Guy Cassiers : Je l’ai découvert en préparant la mise en scène du RING de Richard Wagner4. Kurt d’Haeseleer, l’artiste vidéo qui a fait toutes les images de cette création — et qui habite à Bruxelles — , m’a dit que tout ce dont nous avions besoin était contenu dans LES PASSIONS HUMAINES de Lambeaux. Selon lui, l’essence de ce que Wagner dit est dans cette sculpture. L’atelier de décor du Teatro della Scala l’a reproduit à une échelle supérieure à l’original. Une dizaine de personnes a travaillé pendant plus de deux mois à la construction de ce bas-relief (une copie en plâtre capable d’accueillir des projections vidéo). À la fin du RING, la sculpture des PASSIONS HUMAINES qui était en fond de scène s’avance vers le public, et c’est seulement à ce moment-là que la sculpture révèle sa véritable identité.
C’était très bien de l’utiliser comme point final du RING, mais son histoire m’a fasciné bien au-delà. C’est une de nos plus chères œuvres d’art ! Subventionnée par le Roi Léopold II avec l’argent qu’il a reçu du Congo, cette pièce de commande se situe depuis plus d’un siècle dans un parc central de Bruxelles (Le Parc du Cinquantenaire) sans que personne ou presque ne la connaisse. C’est si bizarre ! Pour moi, l’histoire de cette sculpture est symptomatique de l’histoire de la Belgique. S’y entremêlent des questions de politique communautaire belge (l’Église et la maison royale) et plus récemment de politique internationale (le roi Baudouin a offert le bas- relief et l’édicule qui l’abrite au roi Khaled d’Arabie Saoudite en 1979…), mais aussi de jalousie entre artistes (Lambeaux et Horta).. Pour toutes ces raisons, LES PASSIONS HUMAINES interrogent largement notre identité culturelle et la responsabilité d’un artiste dans cette société.

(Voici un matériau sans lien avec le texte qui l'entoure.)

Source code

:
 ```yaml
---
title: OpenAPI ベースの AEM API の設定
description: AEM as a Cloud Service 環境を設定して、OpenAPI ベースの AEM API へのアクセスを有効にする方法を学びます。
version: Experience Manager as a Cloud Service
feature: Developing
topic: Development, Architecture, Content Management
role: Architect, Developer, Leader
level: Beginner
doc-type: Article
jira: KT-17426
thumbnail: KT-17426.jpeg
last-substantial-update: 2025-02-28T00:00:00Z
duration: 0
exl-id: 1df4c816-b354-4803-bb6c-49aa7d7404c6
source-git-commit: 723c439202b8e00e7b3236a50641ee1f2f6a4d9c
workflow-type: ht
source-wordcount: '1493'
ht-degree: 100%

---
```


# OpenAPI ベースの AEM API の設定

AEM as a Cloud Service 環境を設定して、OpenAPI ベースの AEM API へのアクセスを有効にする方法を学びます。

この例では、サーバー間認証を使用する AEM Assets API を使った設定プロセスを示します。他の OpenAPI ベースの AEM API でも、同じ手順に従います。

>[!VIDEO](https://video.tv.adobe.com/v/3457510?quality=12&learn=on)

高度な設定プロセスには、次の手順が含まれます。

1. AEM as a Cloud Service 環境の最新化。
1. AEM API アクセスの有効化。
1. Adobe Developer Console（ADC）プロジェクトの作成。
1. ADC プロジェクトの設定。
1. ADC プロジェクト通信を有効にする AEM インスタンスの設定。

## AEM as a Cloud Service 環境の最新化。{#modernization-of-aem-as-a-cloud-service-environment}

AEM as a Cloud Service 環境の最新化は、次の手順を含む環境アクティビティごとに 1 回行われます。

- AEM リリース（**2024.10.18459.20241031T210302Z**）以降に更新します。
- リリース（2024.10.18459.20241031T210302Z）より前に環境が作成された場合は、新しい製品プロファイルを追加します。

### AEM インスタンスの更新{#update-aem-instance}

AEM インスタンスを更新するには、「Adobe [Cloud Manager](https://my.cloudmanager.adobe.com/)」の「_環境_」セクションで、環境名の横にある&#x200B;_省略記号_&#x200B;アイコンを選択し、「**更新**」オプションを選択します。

Le dramaturge Erwin Mortier a d’ailleurs imaginé des rencontres et des dialogues entre Victor Horta et Léopold I à ce sujet. C’est vraiment drôle quand on sait que Léopold IT se considérait en quelque sorte comme un artiste. Il pense avoir sculpté Bruxelles ! Il en avait en tout cas l’ambition et s’en sentait responsable. Créer une identité pour une nation, ce sont des propos que je n’entends pas dans la bouche de notre roi actuel.
Cette œuvre évoque également lagrande dispute qui opposait les Catholiques et les socialistes, à une période (in XIXe, début du XXe siècle) où il y avait des idéologies politiques. Quelle est la place et la fonction de l’art dans ce débat idéologique aujourd’hui, alors que la société change à grande vitesse ? C’est aussi cela que notre spectacle questionne.

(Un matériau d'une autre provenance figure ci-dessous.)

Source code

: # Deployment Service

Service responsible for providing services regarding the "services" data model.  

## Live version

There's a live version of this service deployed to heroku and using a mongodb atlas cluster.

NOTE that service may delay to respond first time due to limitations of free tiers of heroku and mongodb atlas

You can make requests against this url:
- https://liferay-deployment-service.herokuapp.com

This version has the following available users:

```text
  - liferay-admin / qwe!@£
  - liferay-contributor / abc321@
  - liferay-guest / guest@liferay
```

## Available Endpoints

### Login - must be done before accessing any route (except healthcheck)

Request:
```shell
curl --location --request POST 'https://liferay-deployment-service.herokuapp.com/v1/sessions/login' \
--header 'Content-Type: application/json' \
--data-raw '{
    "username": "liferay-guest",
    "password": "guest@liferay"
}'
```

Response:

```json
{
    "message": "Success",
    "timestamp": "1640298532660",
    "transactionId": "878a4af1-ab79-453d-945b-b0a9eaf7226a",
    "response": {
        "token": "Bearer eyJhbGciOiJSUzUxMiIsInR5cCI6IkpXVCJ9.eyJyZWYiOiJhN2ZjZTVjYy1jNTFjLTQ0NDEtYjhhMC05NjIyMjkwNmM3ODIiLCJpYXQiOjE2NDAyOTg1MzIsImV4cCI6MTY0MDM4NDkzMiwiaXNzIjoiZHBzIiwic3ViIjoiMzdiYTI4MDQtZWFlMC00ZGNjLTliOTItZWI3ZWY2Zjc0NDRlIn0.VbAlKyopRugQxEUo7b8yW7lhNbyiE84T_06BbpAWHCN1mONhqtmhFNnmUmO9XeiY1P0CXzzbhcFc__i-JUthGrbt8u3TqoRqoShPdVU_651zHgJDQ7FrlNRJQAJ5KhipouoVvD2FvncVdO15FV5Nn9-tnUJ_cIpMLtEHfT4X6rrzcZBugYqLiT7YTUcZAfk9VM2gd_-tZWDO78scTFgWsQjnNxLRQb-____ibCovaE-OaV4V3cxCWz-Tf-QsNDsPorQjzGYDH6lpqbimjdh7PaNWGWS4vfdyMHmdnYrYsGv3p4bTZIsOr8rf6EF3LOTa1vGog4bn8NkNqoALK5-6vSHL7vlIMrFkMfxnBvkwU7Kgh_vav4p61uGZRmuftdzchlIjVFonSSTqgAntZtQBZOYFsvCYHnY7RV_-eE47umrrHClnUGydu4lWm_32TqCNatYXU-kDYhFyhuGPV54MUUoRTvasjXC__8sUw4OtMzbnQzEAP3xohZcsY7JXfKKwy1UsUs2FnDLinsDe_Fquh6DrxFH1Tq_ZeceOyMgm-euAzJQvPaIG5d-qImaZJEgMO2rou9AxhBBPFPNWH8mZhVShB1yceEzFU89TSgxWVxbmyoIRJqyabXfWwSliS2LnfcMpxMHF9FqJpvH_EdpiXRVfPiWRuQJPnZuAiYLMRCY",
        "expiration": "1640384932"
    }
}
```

Sulzberger : L’art et la politique sont deux affaires différentes, Gilbert.
Vandecaveye : L’art sans politique, ça devient un ballotin de pralines !
Sulzberger : Si l’art fait de la politique, l’art devient un pamphlet, un pastiche, une caricature5 !
S. M.-L.: Je crois que toutes les histoires rapportées dans votre spectacle sont vraies et que seuls les dialogues sont fictifs. En dehors des personnages principaux que sont le sculpteur Jef Lambeaux, l’architecte Victor Horta et le Roi Léopold IT, vous donnez la parole à de nombreux personnages pas si « secondaires » :commentateurs de tous bords, critiques modernes et anarchistes vindicatifs, conjointes légitimes (ou pas).
G. C.: Tous les dialogues sont fictifs en effet, mais les éléments biographiques sont vrais. Il est important de souligner que tous les personnages cités dans le texte ont réellement existé. Bien sûr, leurs rencontres sont inventées, mais on ne dit rien de faux. C’est la force d’Erwin Mortier — qui a une remarquable culture de cette période —, de parvenir à en créer une image très juste. Les conflits qui opposaient les Wallons et les Flamands étaient presque les mêmes qu’aujourd’hui, à ceci près que la richesse de la Belgique était détenue par les Wallons…
S. M.-L.: C’est pour traduire la dichotomie qui règne en Belgique que vous avez choisi de faire jouer des acteurs qui parlent en néerlandais et en français.